Friday, December 25, 2009

Ideology -Health Reform - "Screaming Big Deal" to Progressives, "Monstrous Big Price" to Conservatives

Matthew Holt, a transplanted Englishman, hangs out in San Francisco, where he preaches the gospel of government-directed care and care transmitted to consumers via Health 2.0. He is a co-founder of Health 2.0, and he directs The Health Care Blog, a widely read blog where he occasionally features my work. In any event, here is his take on the necessity of health reform.

Senate Passes Bill, More To Come

By MATTHEW HOLT


It's Christmas Eve and the Senate just passed a major health reform bill. Personally I think the reforms in it are relatively minor, but the passage of the bill itself is a screaming big deal.
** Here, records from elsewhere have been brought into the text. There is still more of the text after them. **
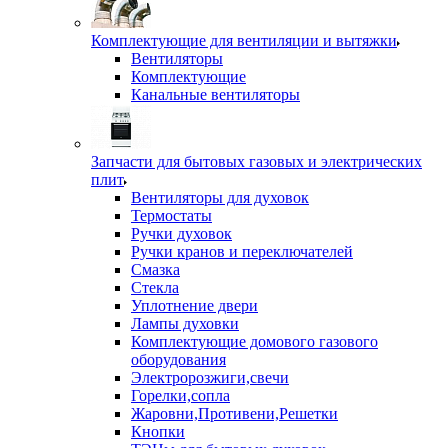
Комплектующие для вентиляции и вытяжки
Вентиляторы
Комплектующие
Канальные вентиляторы
Запчасти для бытовых газовых и электрических
плит
Вентиляторы для духовок
Термостаты
Ручки духовок
Ручки кранов и переключателей
Смазка
Стекла
Уплотнение двери
Лампы духовки
Комплектующие домового газового
оборудования
Электророзжиги,свечи
Горелки,сопла
Жаровни,Противени,Решетки
Кнопки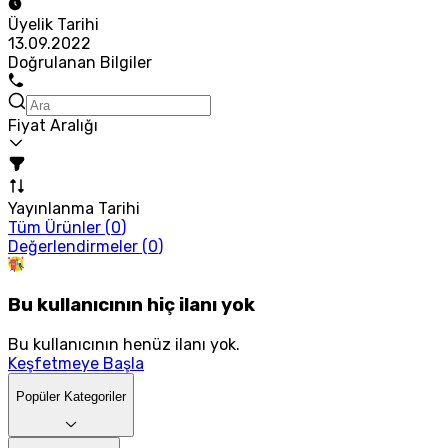
Üyelik Tarihi
13.09.2022
Doğrulanan Bilgiler
Fiyat Aralığı
Yayınlanma Tarihi
Tüm Ürünler (
0
)
Değerlendirmeler (
0
)
Bu kullanıcının hiç ilanı yok
Bu kullanıcının henüz ilanı yok.
Keşfetmeye Başla
Popüler Kategoriler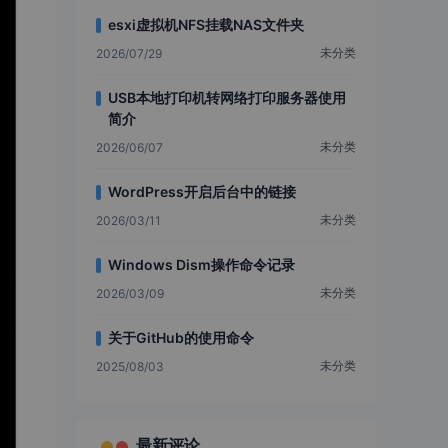
esxi虚拟机NFS挂载NAS文件夹
未分类
2026/07/29
USB本地打印机转网络打印服务器使用
简介
未分类
2026/06/07
WordPress开启后台中的链接
未分类
2026/03/11
Windows Dism操作命令记录
未分类
2026/03/09
关于GitHub的使用命令
未分类
2025/08/03
最新评论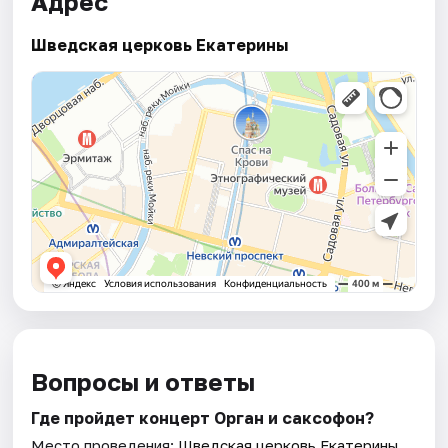
Адрес
Шведская церковь Екатерины
Вопросы и ответы
Где пройдет концерт Орган и саксофон?
Место проведения:
Шведская церковь Екатерины
.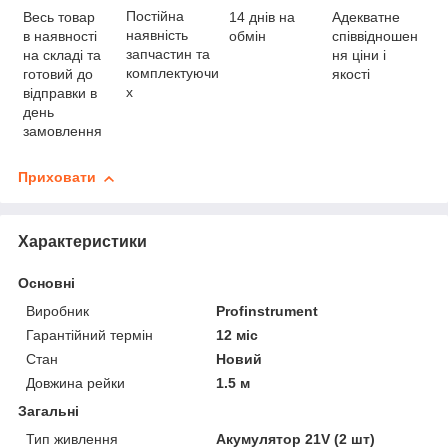
Постійна
Весь товар
Адекватне
14 днів на
наявність
в наявності
співвідношен
обмін
запчастин та
на складі та
ня ціни і
комплектуючи
готовий до
якості
х
відправки в
день
замовлення
Приховати
Характеристики
Основні
Виробник
Profinstrument
Гарантійний термін
12 міс
Стан
Новий
Довжина рейки
1.5 м
Загальні
Тип живлення
Акумулятор 21V (2 шт)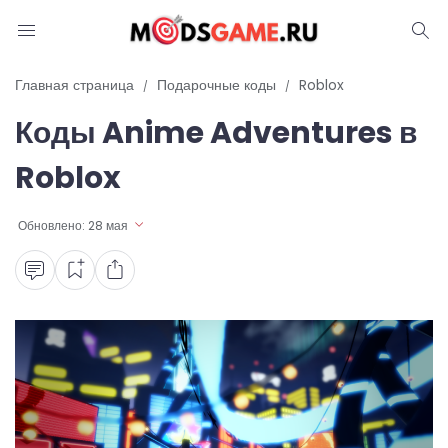
Блог
Главная страница
Подарочные коды
Roblox
Коды Anime Adventures в
Читы и коды
Roblox
Промокоды
Обновлено:
28 мая
Ошибки
Руководства
Roblox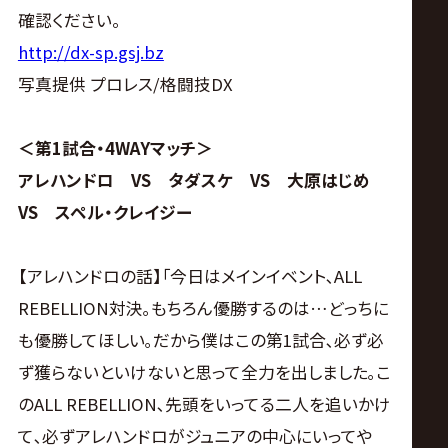
サ
確認ください。
イ
http://dx-sp.gsj.bz
写真提供 プロレス/格闘技DX
ト
＜第1試合・4WAYマッチ＞
アレハンドロ VS タダスケ VS 大原はじめ
VS スペル・クレイジー
【アレハンドロの話】｢今日はメインイベント､ALL
REBELLION対決｡もちろん優勝するのは…どっちに
も優勝してほしい｡だから僕はこの第1試合､必ず必
ず獲らないといけないと思って全力を出しました｡こ
のALL REBELLION､先頭をいってる二人を追いかけ
て､必ずアレハンドロがジュニアの中心にいってや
When I say minor, what I mean is that we’re leaving in place the inefficient employment-based health benefits system, and we’re expanding insurance mostly by putting more people into the separate but equal Medicaid program.
But this bill is a statement, and an important one.

For the first time we’re acknowledging that everyone ought to have health insurance and that those unable to afford it should be subsidized by the government. We’re also saying that insurance companies should take all comers at a consistent price without respect to health condition (and hopefully we’re implying that their job is to manage care not risk-select). Finally we’re saying that the majority of the cost can be paid for by redirecting inefficient spending within the health care system, and by taxing benefits that are only tax-free because of historical accident.
Building on those principles it may be possible to get us to a more equitable and more efficient health care system."

KARL ROVE: "Real Price of The Senate Health Bill," The Wall Street Journal

Karl Rove, the so-called architect of conservative politics thinks differently than Matthew Holt. He calls the Senate Health plan a "monstrosity" - a government "gift that will keep on taking."

Here is his statistical thinking on why government will take more than it will give,

1. It will keep on taking taxes in these yearly increments from 2010 to 2019 (in billions of dollars) - 1.9 (2010) 7.1 (2011), 9.1 (2012), 32.6 (2013), 39.3 (2014), 57.5 (2015(, 75.9 (2016)*, 88.6 (2017), 98.9 (2018), 106.8 (2019)

2. It will keep on cutting Medicare (in billions of dollars) - 0.4 (2010), 9.9(2011), 15.9 (2012), 25.1 (2013), 48.4 (2014),51.3 (2015), 58.8 (2016)*, 74.5 (2017), 80.6 (2018), 106.8 (2019)

3. It will keep on increasing spending (in billions of dollars) - 2 (2010), 4(2011), 5 (2012), 6 (2013), 60 (2014), 99 (2015), 151 (2016)*, 172 (2017), 184 (2018), and 199(2019)

Please note the Rove factors - more taxes, more Medicare cuts, more spending - escalate about 2016, the year after Obama would leave office if he were to be re-elected in 2012. But taxes start up now, Medicare cuts crank up after next fall's election, subsidies for the uninsured and underinsured commence in earnest in 5 years. The total cost is not $871 billion, says Rove, but $2.4 trillion if you count tax credits and Medicaid expansion.

For progressives, the government giveth; for conservatives,the government taketh away.

So much for the give and take of politics, as seen from the left and right.